Les deux camions revenaient à vide, leurs remorques n’étaient pas recouvertes de bâches. Les tracteurs étaient blancs et leurs remorques jaunes, sans aucun signe distinctif indiquant une quelconque menace ou le transport de quelconque marchandise prohibée. L’opération d’exportation légale est passée par les douanes algériennes et mauritaniennes. La société de transport assurait fréquemment des livraisons en Mauritanie et au Niger en plus de desservir le grand Sud algérien. Ce ne fut donc pas, de l’aveu du propriétaire de la société et des familles des victimes d’une opération de contrebande ou d’une aventure.
Quand a eu lieu l’attaque?
Le lundi 1er novembre 2021 entre 13h et 13h30.
Où a eu lieu l’attaque?
Il faut comprendre d’abord que les camions sont entrés par le poste frontalier algéro-mauritanien puis se sont engagés dans le coin Sud Est des territoires libérés sahraouis. La raison de la prise de ce raccourcis est, selon le propriétaire de la société de transport: d’éviter l’Erg et les risques d’ensablement et un gain de temps. Le fait que cette route soit aussi très fréquentée par les transporteurs, algériens, mauritaniens et sahraouis en fait un passage naturel dans la région. Route, comprendre, piste dans la H’mada (désert de rocaille dans la région), tracée par le passage fréquent de véhicules de gros tonnage.
Le bombardement a eu lieu à environs 7 km à l’Ouest de la ville de Bir Lahlou qui se situe dans les territoires libérés contrôlés, faisant partie de la cinquième région militaire de l’Armée de libération du peuple sahraoui (ALPS). Les coordonnées exactes du lieu de l’incident sont 26.328777,-9.692441. Une image satellite datant du 2 novembre montre l’endroit et les traces de brulures au sol (Crédits image Satellite IlKanguru avec son aimable autorisation).
Selon les vidéos et les témoins sur place, les deux camions étaient à l’arrêt lors du bombardement et stationnés côte à côte à quelques dizaines de mètres au Nord de la piste principale. Selon le témoignage d’une habitante de passage, un des deux camions avait une roue crevée, le second lui portait assistance.

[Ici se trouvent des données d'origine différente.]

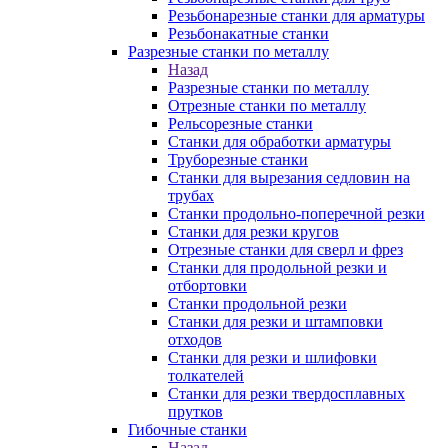
Резьбонарезные станки для арматуры
Резьбонакатные станки
Разрезные станки по металлу
Назад
Разрезные станки по металлу
Отрезные станки по металлу
Рельсорезные станки
Станки для обработки арматуры
Труборезные станки
Станки для вырезания седловин на
трубаx
Станки продольно-поперечной резки
Станки для резки кругов
Отрезные станки для сверл и фрез
Станки для продольной резки и
отбортовки
Станки продольной резки
Станки для резки и штамповки
отходов
Станки для резки и шлифовки
толкателей
Станки для резки твердосплавных
прутков
Гибочные станки
Назад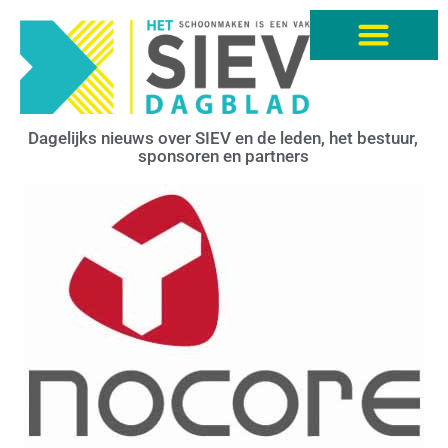
Dagelijks nieuws over SIEV en de leden, het bestuur,
sponsoren en partners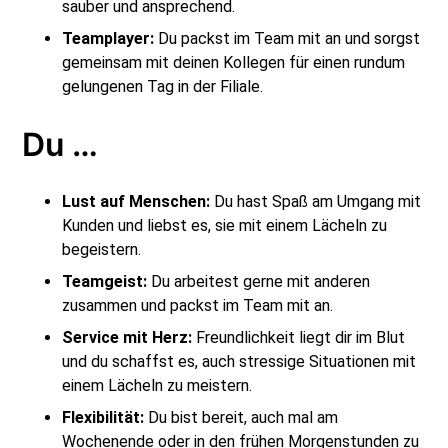
sauber und ansprechend.
Teamplayer:
Du packst im Team mit an und sorgst
gemeinsam mit deinen Kollegen für einen rundum
gelungenen Tag in der Filiale.
Du …
Lust auf Menschen:
Du hast Spaß am Umgang mit
Kunden und liebst es, sie mit einem Lächeln zu
begeistern.
Teamgeist:
Du arbeitest gerne mit anderen
zusammen und packst im Team mit an.
Service mit Herz:
Freundlichkeit liegt dir im Blut
und du schaffst es, auch stressige Situationen mit
einem Lächeln zu meistern.
Flexibilität:
Du bist bereit, auch mal am
Wochenende oder in den frühen Morgenstunden zu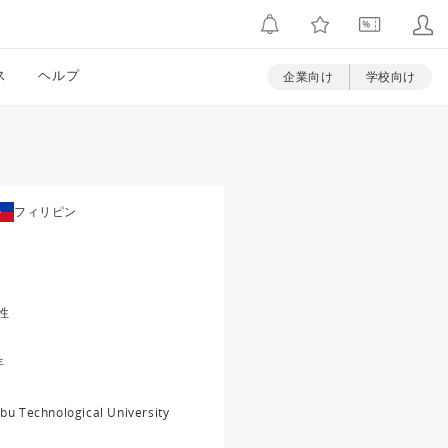
ス
ヘルプ
企業向け
学校向け
フィリピン
性
年
bu Technological University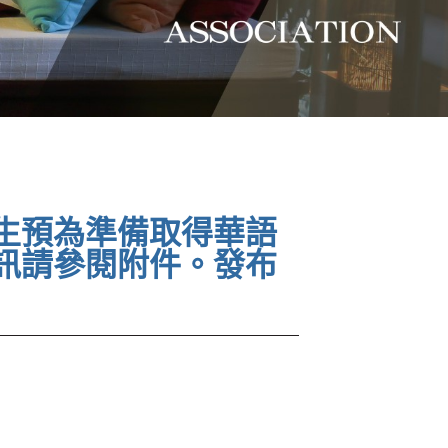
生預為準備取得華語
訊請參閱附件。發布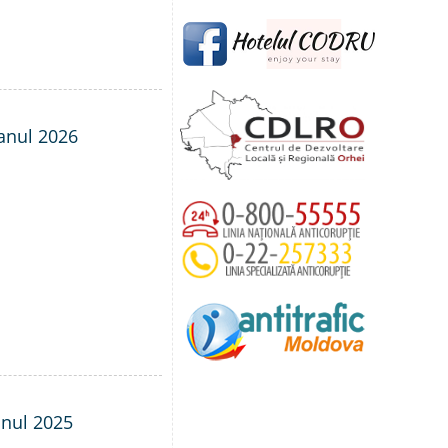
 anul 2026
anul 2025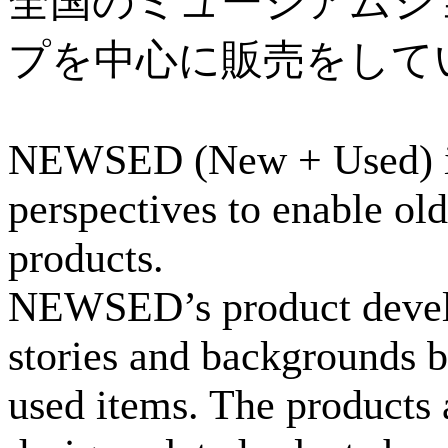
全国のミュージアムシ
プを中心に販売をして
NEWSED (New + Used) is a
perspectives to enable ol
products.
NEWSED’s product develo
stories and backgrounds b
used items. The products 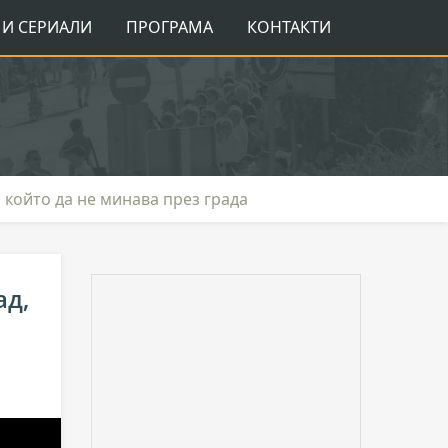
И СЕРИАЛИ
ПРОГРАМА
КОНТАКТИ
 който да не минава през града
ад,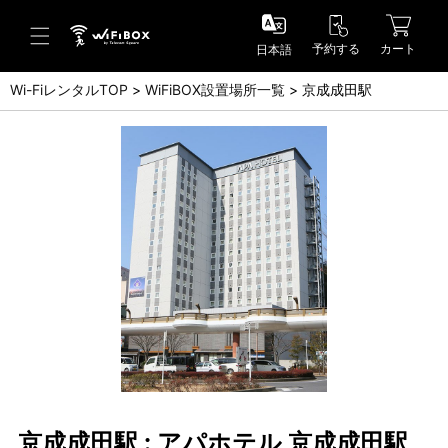
予約する
カート
日本語
Wi-FiレンタルTOP
WiFiBOX設置場所一覧
京成成田駅
ヘルプ／お問い合わせ
ヘルプセンター(FAQ)(日本語)
Help Center(FAQ)(English)
お問い合わせ(日本語)
Inquiry(English)
京成成田駅 : アパホテル 京成成田駅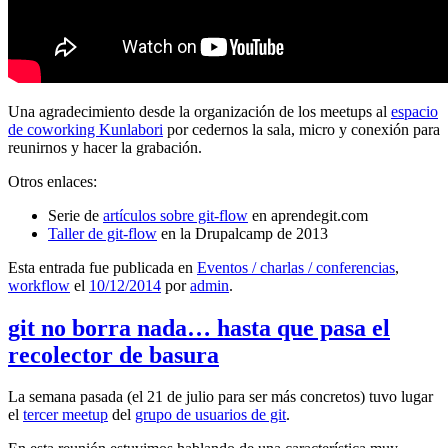
Una agradecimiento desde la organización de los meetups al
espacio
de coworking Kunlabori
por cedernos la sala, micro y conexión para
reunirnos y hacer la grabación.
Otros enlaces:
Serie de
artículos sobre git-flow
en aprendegit.com
Taller de git-flow
en la Drupalcamp de 2013
Esta entrada fue publicada en
Eventos / charlas / conferencias
,
workflow
el
10/12/2014
por
admin
.
git no borra nada… hasta que pasa el
recolector de basura
La semana pasada (el 21 de julio para ser más concretos) tuvo lugar
el
tercer meetup
del
grupo de usuarios de git
.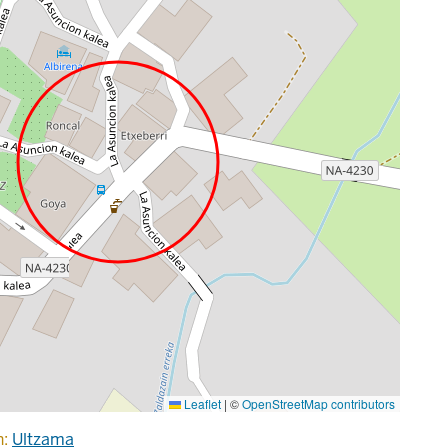
Leaflet
|
©
OpenStreetMap contributors
n:
Ultzama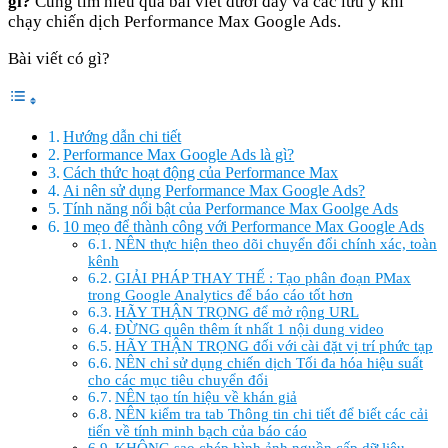
gì?
Cùng tìm hiểu qua bài viết dưới đây và các lưu ý khi
chạy chiến dịch Performance Max Google Ads.
Bài viết có gì?
Hướng dẫn chi tiết
Performance Max Google Ads là gì?
Cách thức hoạt động của Performance Max
Ai nên sử dụng Performance Max Google Ads?
Tính năng nổi bật của Performance Max Goolge Ads
10 mẹo để thành công với Performance Max Google Ads
NÊN thực hiện theo dõi chuyển đổi chính xác, toàn
kênh
GIẢI PHÁP THAY THẾ : Tạo phân đoạn PMax
trong Google Analytics để báo cáo tốt hơn
HÃY THẬN TRỌNG để mở rộng URL
ĐỪNG quên thêm ít nhất 1 nội dung video
HÃY THẬN TRỌNG đối với cài đặt vị trí phức tạp
NÊN chỉ sử dụng chiến dịch Tối đa hóa hiệu suất
cho các mục tiêu chuyển đổi
NÊN tạo tín hiệu về khán giả
NÊN kiểm tra tab Thông tin chi tiết để biết các cải
tiến về tính minh bạch của báo cáo
KHÔNG sao chép hình ảnh nguồn cấp dữ liệu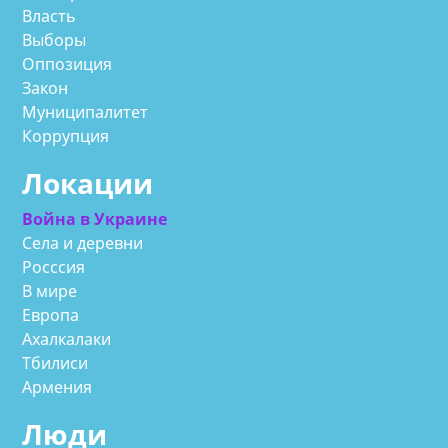
Власть
Выборы
Оппозиция
Закон
Муниципалитет
Коррупция
Локации
Война в Украине
Села и деревни
Росссия
В мире
Европа
Ахалкалаки
Тбилиси
Армения
Люди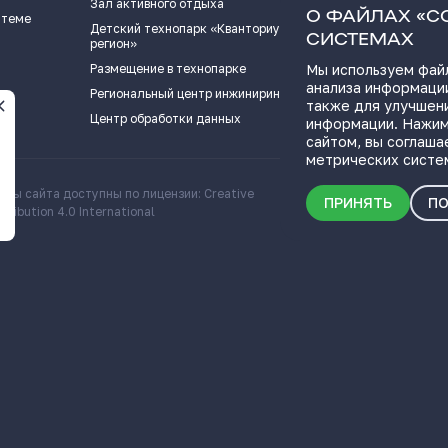
Зал активного отдыха
Истории успех
О ФАЙЛАХ «C
 теме
Детский технопарк «Кванториум - 63
Видеоподкаст
СИСТЕМАХ
регион»
Пресс-кит
Размещение в технопарке
Мы используем файл
анализа информации
ПОЛЕЗНЫЕ СС
Региональный центр инжиниринга
также для улучшен
Центр обработки данных
информации. Нажим
сайтом, вы соглаша
метрических систе
алы сайта доступны по лицензии: Creative
Скачать информационн
ПРИНЯТЬ
ПО
ribution 4.0 International
о Самарской области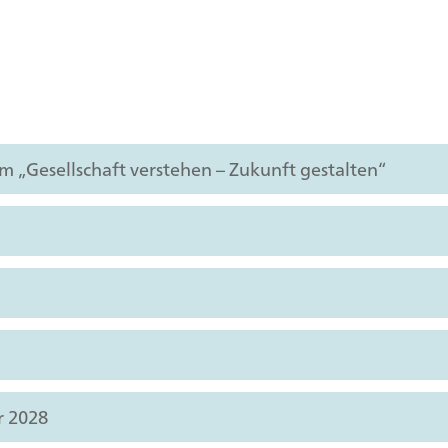
Gesellschaft verstehen – Zukunft gestalten“
r 2028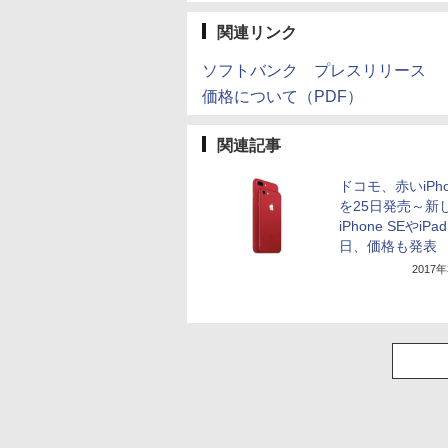
関連リンク
ソフトバンク プレスリリース
価格について（PDF）
関連記事
ドコモ、赤いiPho
を25日発売～新
iPhone SEやiPa
日、価格も発表
2017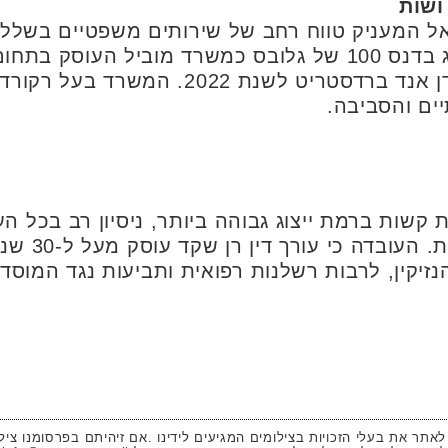
ושות
 המעניק טווח רחב של שירותים משפטיים בשלל תחו
העבודה. בנוסף, המשרד דורג בדנס 100 של גלובס כמשרד מוביל 
וקיבל את אות האמינות של דן אנד ברדסטריט ל
יים והסביבה.
קשות ברמת ייצוג גבוהה ביותר, ניסיון רב בכל ה
המשרד נמנים ג
הנזיקין, לרבות רשלנות רפואית ותביעות נגד המוסד
 לאתר את בעלי הזכויות בצילומים המגיעים לידינו .אם זיהיתם בפרסומנו ציל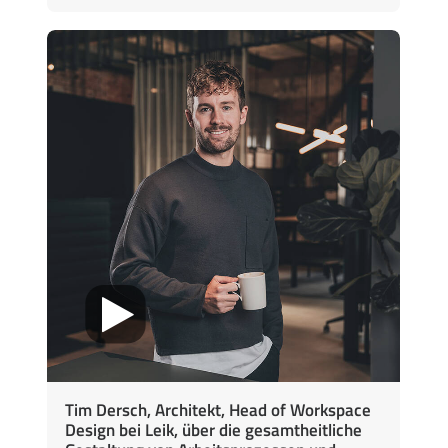
Tim Dersch, Architekt, Head of Workspace
Design bei Leik, über die gesamtheitliche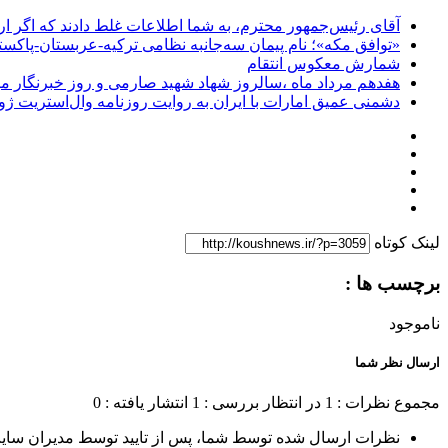
آقای رئیس‌جمهور محترم، به شما اطلاعات غلط دادند که اگر ا
«توافق مکه»؛ نام پیمان سه‌جانبه نظامی ترکیه-عربستان-پاکست
شمارش معکوس انتقام
هفدهم مرداد ماه ،سالروز شهاد شهید صارمی و روز خبرنگار مب
دشمنی عمیق امارات با ایران به روایت روزنامه وال‌استریت ژو
لینک کوتاه
برچسب ها :
ناموجود
ارسال نظر شما
مجموع نظرات : 1
در انتظار بررسی : 1
انتشار یافته : 0
نظرات ارسال شده توسط شما، پس از تایید توسط مدیران سای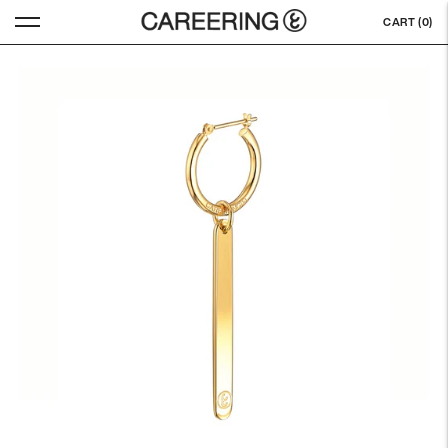
CART (
0
)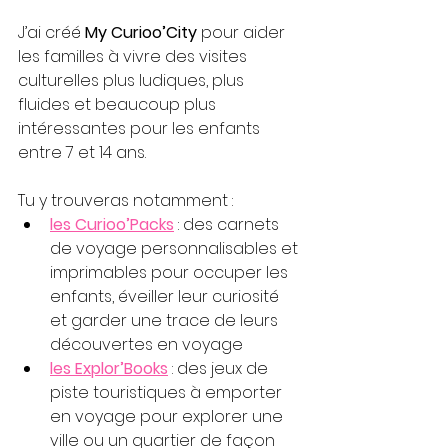
J’ai créé 
My Curioo’City
 pour aider 
les familles à vivre des visites 
culturelles plus ludiques, plus 
fluides et beaucoup plus 
intéressantes pour les enfants 
entre 7 et 14 ans.
Tu y trouveras notamment :
les Curioo’
Pack
s
 : des carnets 
de voyage personnalisables et 
imprimables pour occuper les 
enfants, éveiller leur curiosité 
et garder une trace de leurs 
découvertes en voyage
les Explor’Books
 : des jeux de 
piste touristiques à emporter 
en voyage pour explorer une 
ville ou un quartier de façon 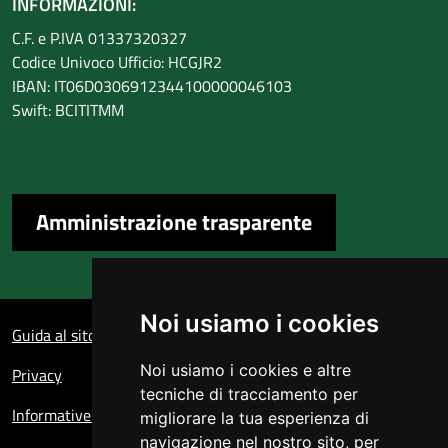
INFORMAZIONI:
C.F. e P.IVA 01337320327
Codice Univoco Ufficio: HCGJR2
IBAN: IT06D0306912344100000046103
Swift: BCITITMM
Amministrazione trasparente
Sezione Link Utili
Noi usiamo i cookies
Guida al sito
Noi usiamo i cookies e altre
Privacy
tecniche di tracciamento per
Informative sul trattamento dei dati personali
migliorare la tua esperienza di
navigazione nel nostro sito, per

L’endroit où se trouvait les deux camions se situe à plus de 35 kilomètres au Sud-Est du “mur de défense” marocain et des premières installations militaires des FAR. Les camions ne se sont à aucun moment dirigé vers les installations marocaines et ont longé, en maintenant une distance d’au moins 30 km le mur marocain.
D’où est venu l’attaque?
Dans un premier temps nous avions, sur la base de témoignages de routiers algériens fréquentant l’endroit, évoqué la possibilité d’une frappe d’artillerie marocaine. H’mida journaliste Sahraoui et ancien militaire, présent dans la zone a exclu cette possibilité à cause de l’éloignement des nids d’artillerie marocains d’une cinquantaine de Km de l’endroit. De l’absence de cratère et de la haute précision de la frappe. Lui, ainsi que de nombreux témoins ont vu au moins un drone provenant d’une direction Ouest faisant une ronde. Un témoignage vidéo confirme la présence de drone et le tir de deux missiles.
Selon plusieurs experts en armement, il s’agirait probablement d’une attaque de drone turcs Bayraktar TB-2 et de munition MAM-L ou de drones israéliens Hermes 450 équipés de deux missiles Hellfire. La vidéo montrant les deux véhicules calcinés confirme la haute précision de la munition et sa capacité explosive modérée.
Le drone aurait décollé de la base aérienne de Smara dans les territoires sahraouis occupés par le Maroc et qui se trouve à 230 Km du lieu de la frappe.
Quelles conclusions faut-il tirer de l’attaque?
Si le drone a pu cibler de manière aussi précise les deux véhicules c’est qu’il a très clairement identifié ses cibles qui étaient visiblement civiles (deux camions blancs vides à l’arrêt)
Le tir n’a pas pu avoir lieu sans confirmation d’une autorisation de tir et donc sans prise de conscience à un niveau hiérarchique élevé, les pilotes de drones étant des officiers et leur hiérarchie directe étant composée d’officiers supérieurs.
Il est donc probable que l’attaque ait été faite de manière délibérée en connaissance ou non de la nationalité des victimes.